Além de falar sobre o caso de Maduro, a presidente mexicana abordou a questão da exportação de petróleo para Cuba, país que enfrenta severas sanções e pressões dos Estados Unidos. Sheinbaum delineou as estratégias que o México está considerando para continuar enviando petróleo à ilha, apesar das ameaças de tarifas impostas por Washington a nações que decidirem atender a Cuba. Ela sublinhou que o México possui o pleno direito de fornecer combustível ao país caribenho, por motivos tanto humanitários quanto comerciais.
Nesse contexto, a situação de Cuba se torna ainda mais crítica. Recentemente, o petroleiro russo Anatoly Kolodkin chegou à ilha com 100 mil toneladas de petróleo bruto, conforme confirmado pelo Ministério dos Transportes da Rússia.
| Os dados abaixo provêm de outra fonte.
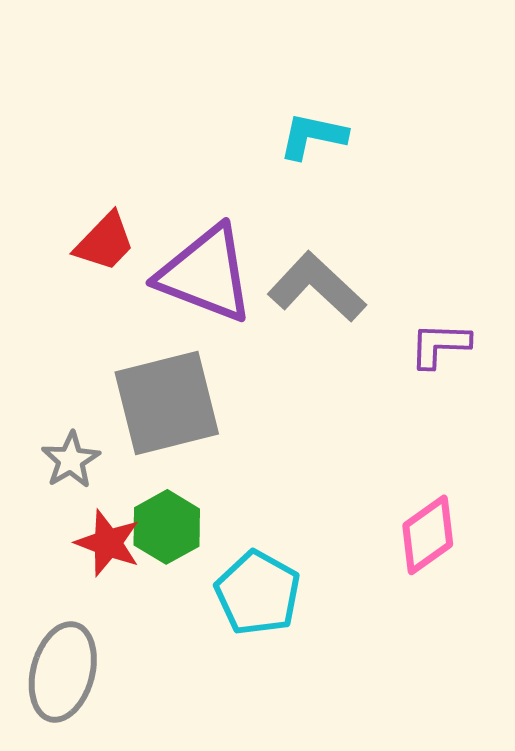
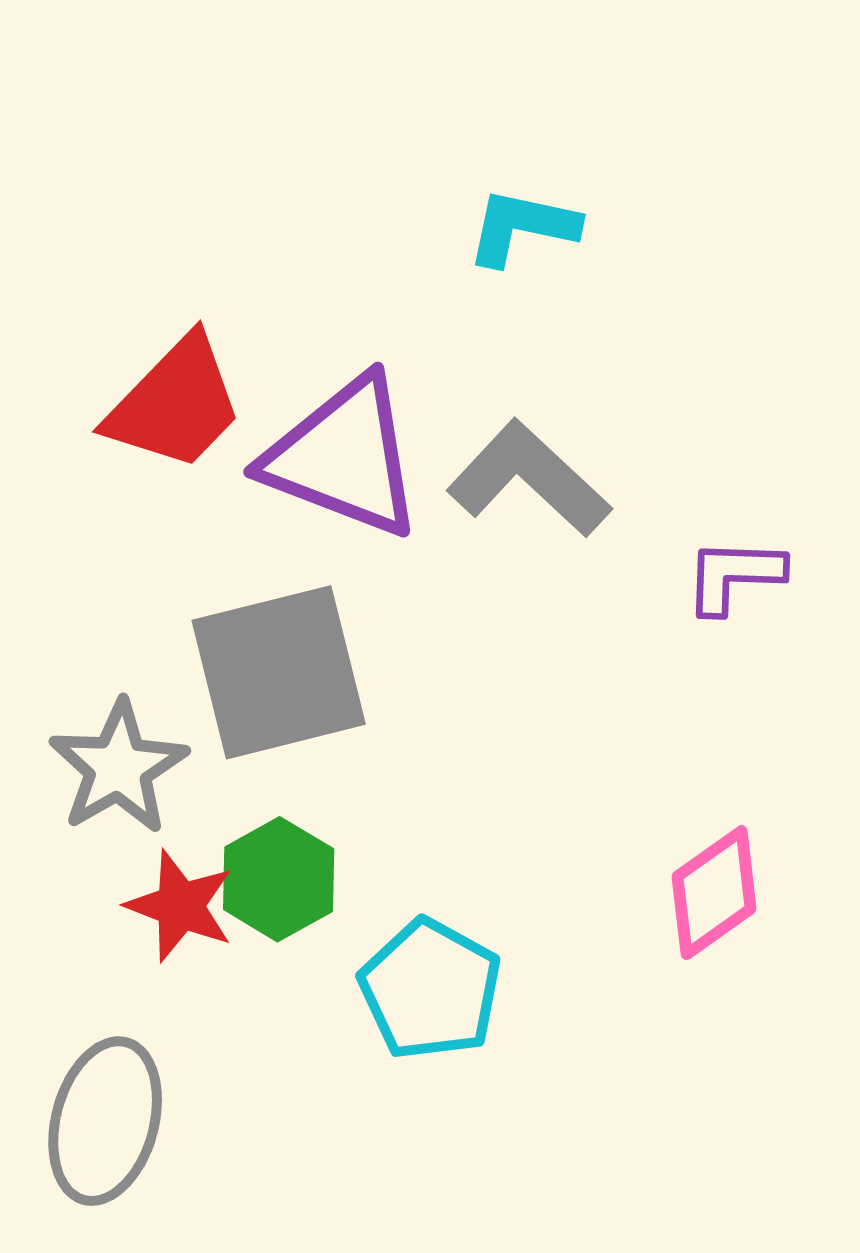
red trapezoid: (105, 242) -> (175, 404), size x1.4
gray star: (71, 460) -> (118, 767), size x1.4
Esta ação reflete a complexidade da crise energética que Cuba está enfrentando, resultante da escassez de combustíveis e das restrições internacionais.
As declarações de Sheinbaum sinalizam uma abordagem mais solidária e pragmática do México em relação à política externa, mostrando disposição para ajudar Cuba em um momento de necessidade. A insistência em proteger os interesses econômicos do México enquanto colabora com a ilha sugere um equilíbrio delicado que a administração busca manter diante das pressões internacionais, especialmente em relação aos Estados Unidos.